Azure fluency: AKS, ACR, Azure Monitor, Key Vault, managed identity, workload identity, networking.
Infrastructure-as-code as a default: Terraform for everything, no console cowboys.
Scripting in Python, Go, or Bash for automation and tooling — not one-offs, maintained code.
Strong incident response instincts. You've been on-call, written postmortems, and fixed the underlying conditions rather than just the symptom.
Experience running LLM inference infrastructure or API gateway patterns for AI workloads.
Familiarity with agentic AI frameworks (LangGraph, AutoGen, or similar) and the infrastructure patterns they require.
OPA/Gatekeeper or other policy-as-code tooling for cluster governance at scale.
OpenTelemetry and distributed tracing across non-trivial service meshes.
Service mesh experience (Istio or Linkerd) for service-to-service auth and traffic management.
CKA or CKS certification.
Prior work on multi-tenant platforms where teams are both customers and contributors.

Responsibilities

Cluster operations on AKS: node pool sizing, autoscaling policies, namespace isolation, network policies, and day-two operational hygiene across environments.

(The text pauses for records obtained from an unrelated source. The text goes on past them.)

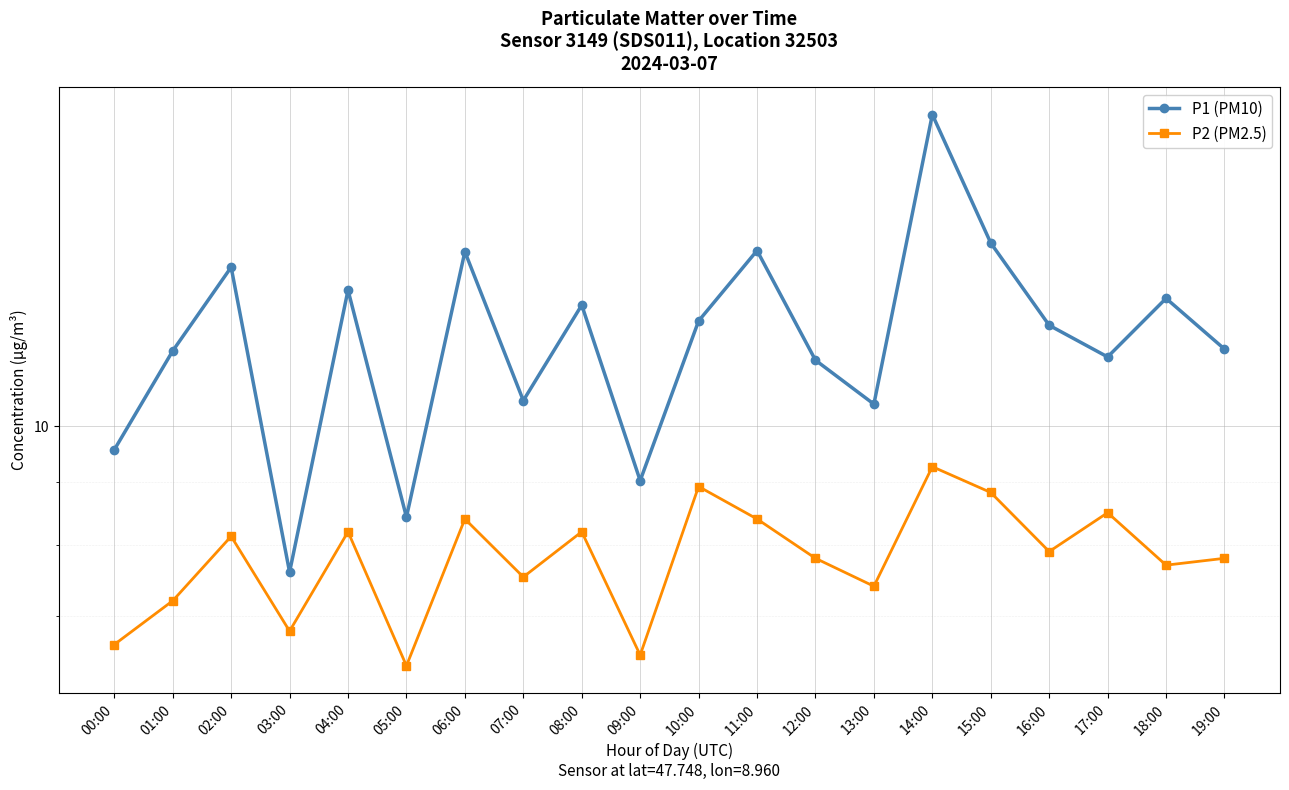

Which series changed the most between 00:00 and 06:00?

P1 (PM10)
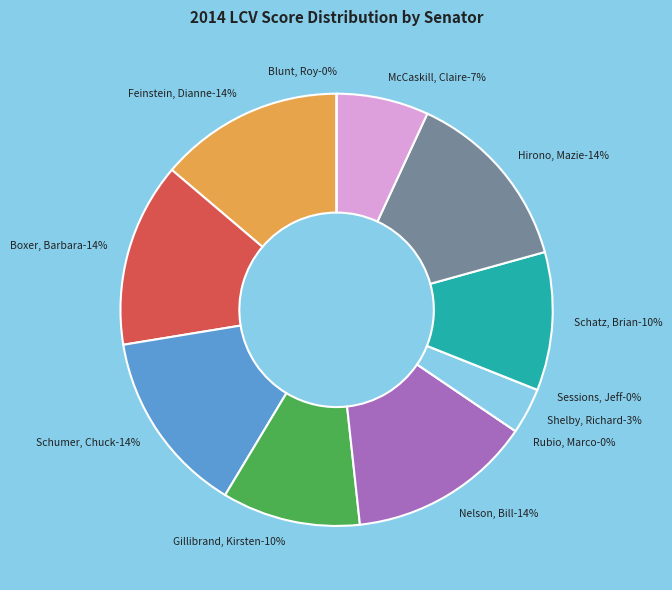

Count the number of slices in the pie.

12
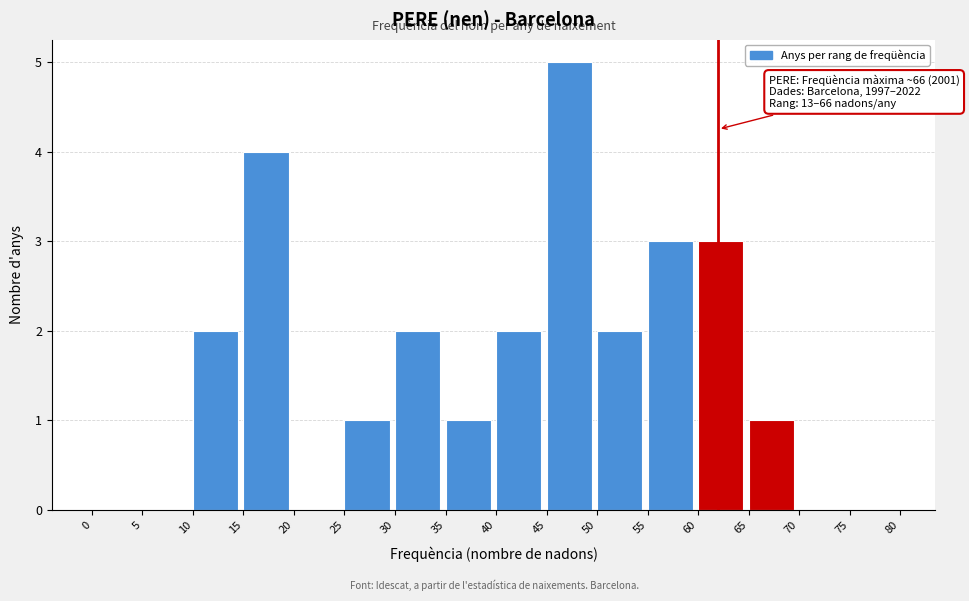

Which range on the x-axis has the tallest bar?

45 to 50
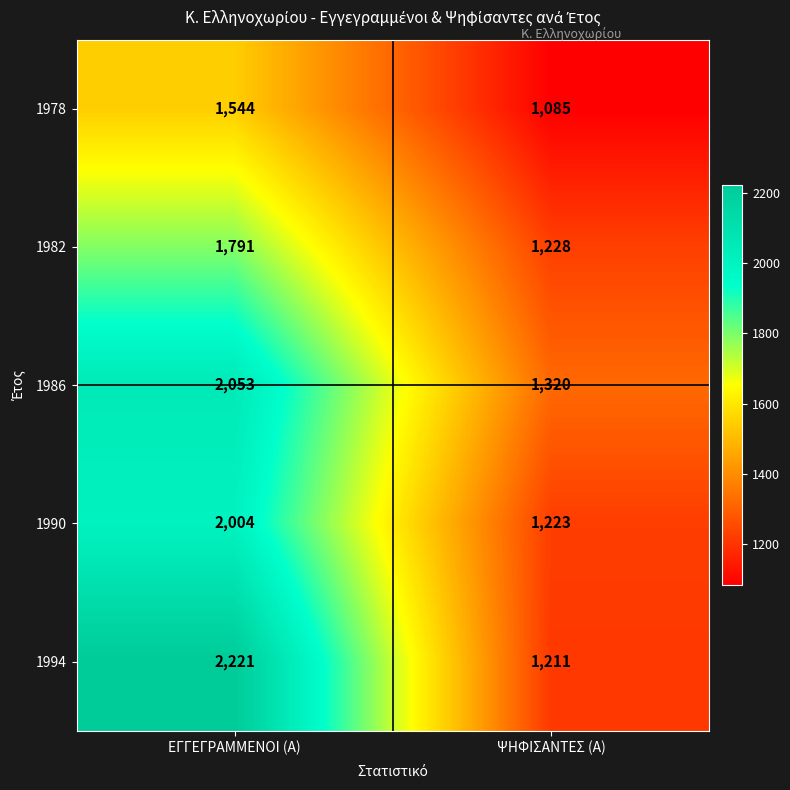

Is it true that 1978 equals 1544 at ΕΓΓΕΓΡΑΜΜΕΝΟΙ (Α)?

True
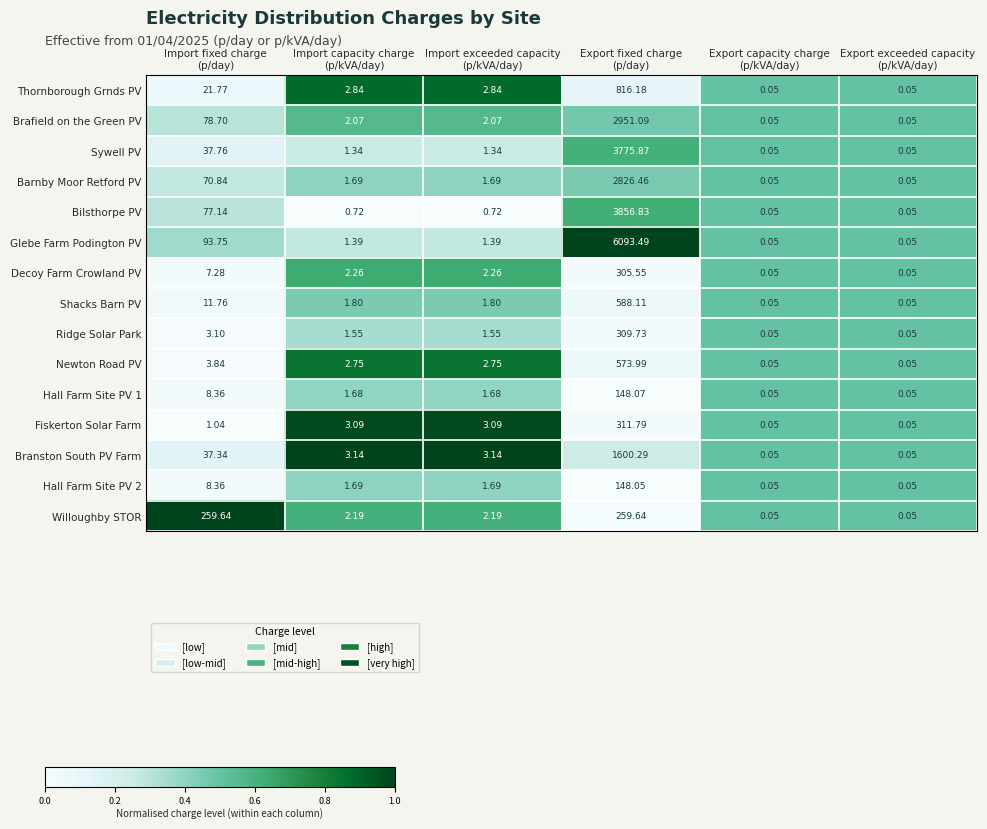

Which series has the largest range (max minus min)?

Glebe Farm Podington PV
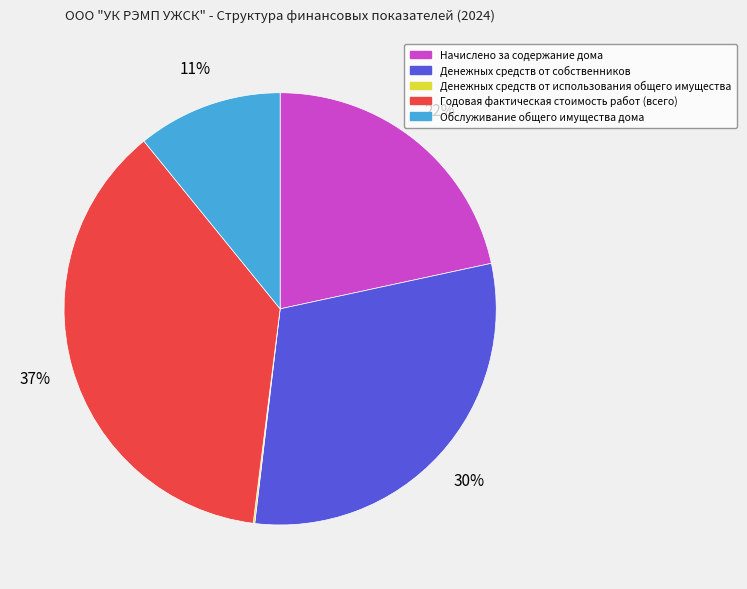

To the nearest percent, what percentage of the pie is Денежных средств от собственников?

30%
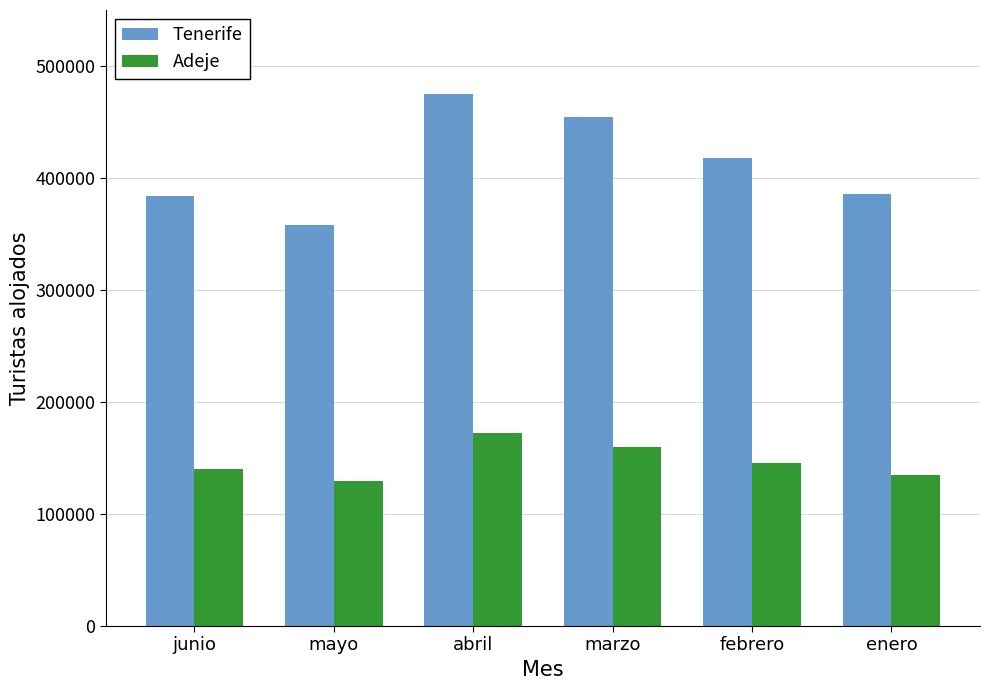

At which category is the sum across all series the highest?

abril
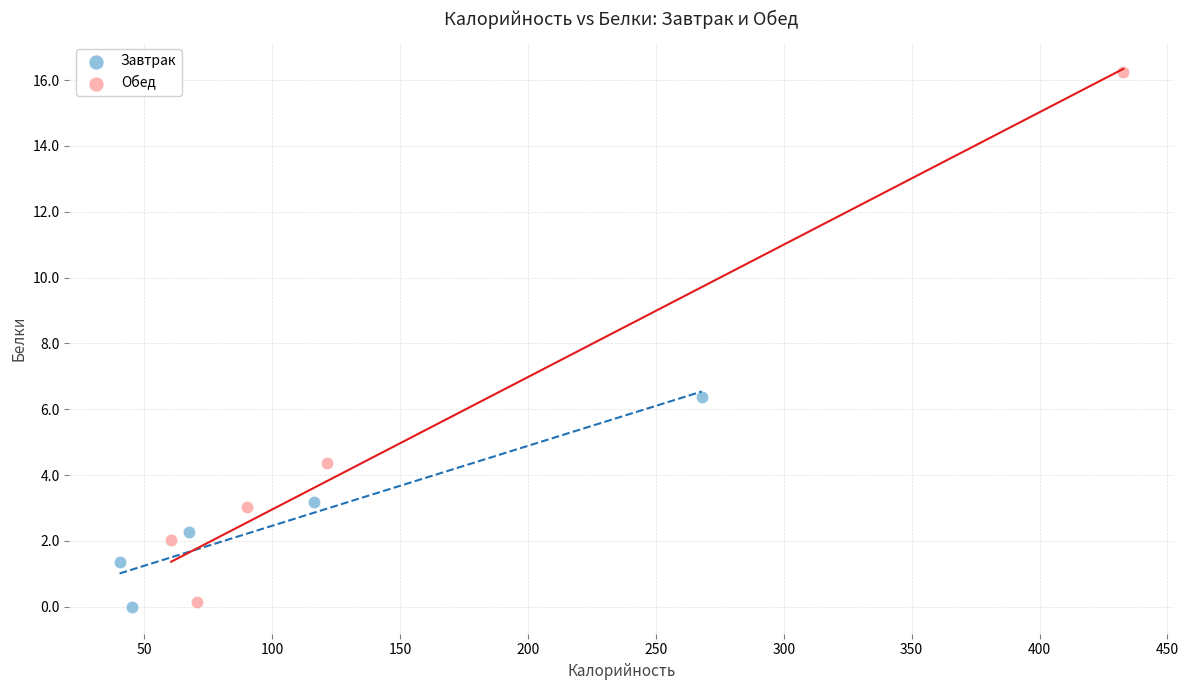

What are all the series names shown in the legend?

Завтрак, Обед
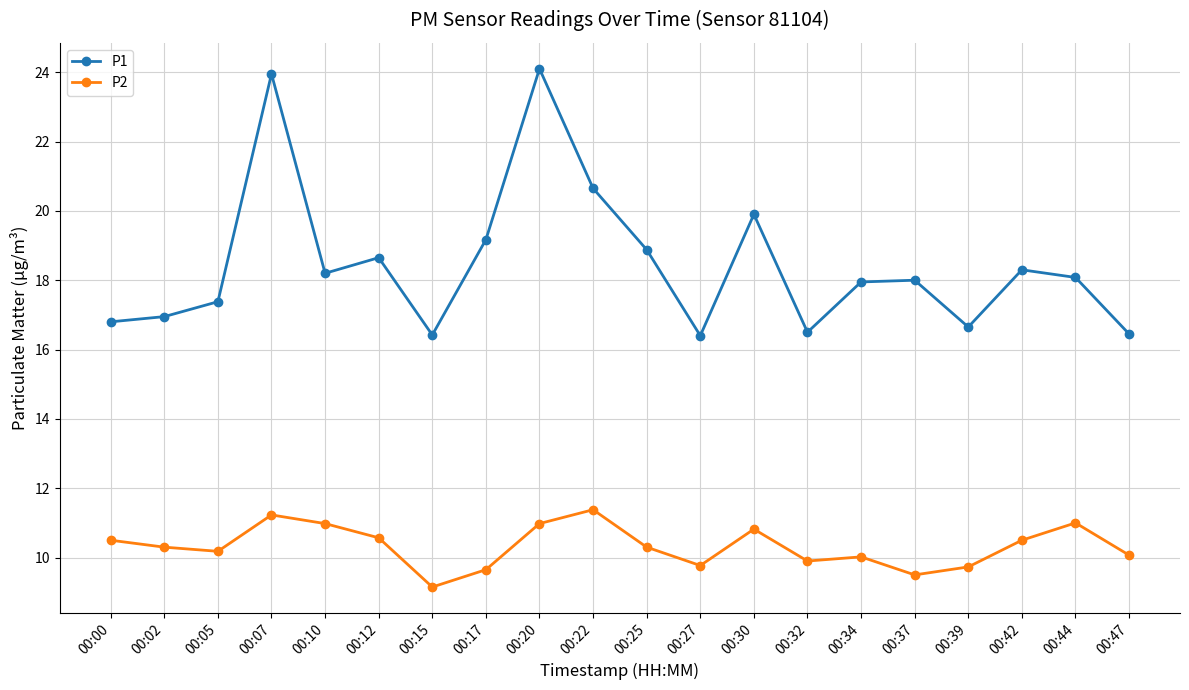

Does the chart display data point markers on the line(s)?

Yes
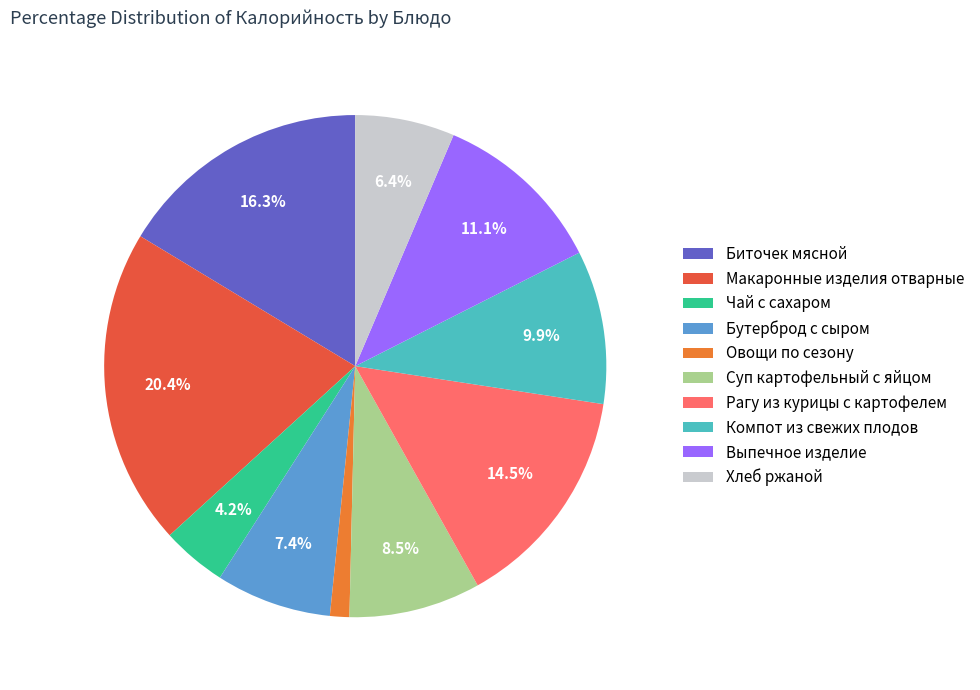

Which slice is the smallest?

Овощи по сезону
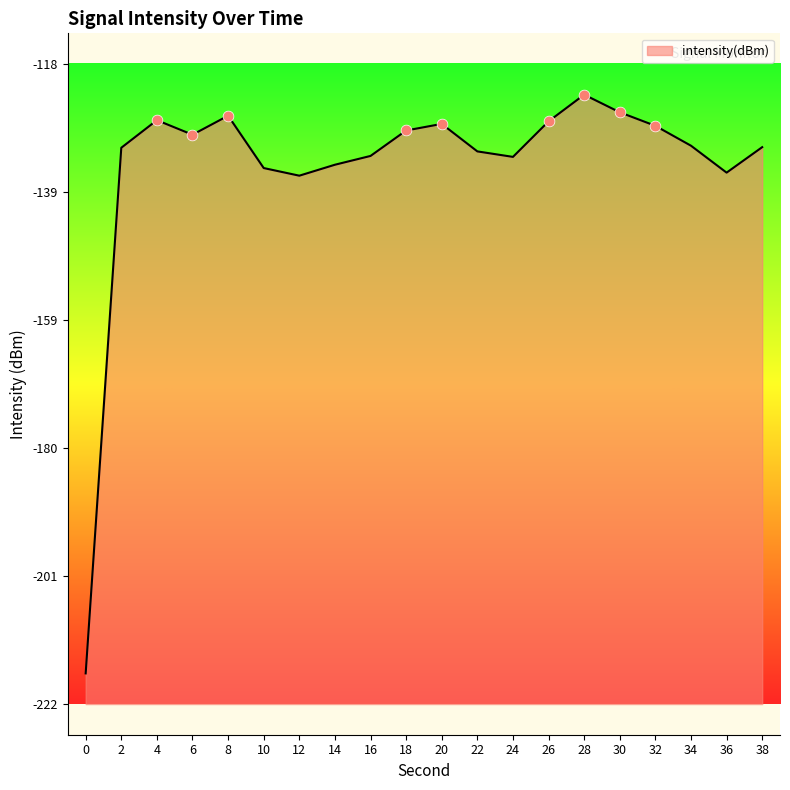

What is the change in value from 8 to 30?

+0.6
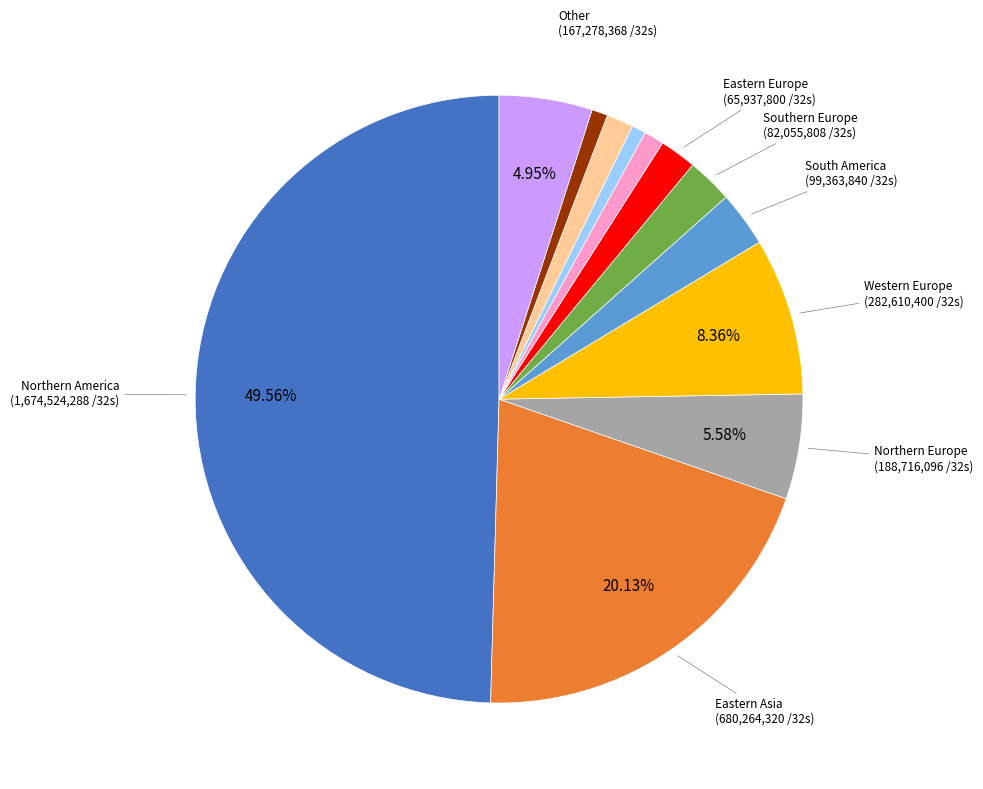

To the nearest percent, what is the average slice percentage?

8%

GitOps delivery pipeline using ArgoCD: app-of-apps structure, environment promotion, rollback strategy, and the guardrails that prevent one team's bad deploy from cascading.
Deployment strategies: blue-green, canary, and rolling release patterns for agentic services where a bad rollout has downstream effects on active workflows.
Security posture: RBAC, Azure AD Workload Identity, network policies, secrets management via Key Vault, and policy-as-code enforcement with OPA/Gatekeeper.
Platform reliability: SLIs, SLOs, alerting, and runbooks for the infra layer. When something breaks at 2am, you write the playbook.
Developer experience: reduce the toil that slows down six feature teams. The right self-service primitives mean engineers spend time building skills, not waiting on infra tickets.
Cost and capacity management: LLM workloads have spiky, non-linear cost profiles. You'll instrument and enforce budgets, quotas, and rightsizing across the cluster.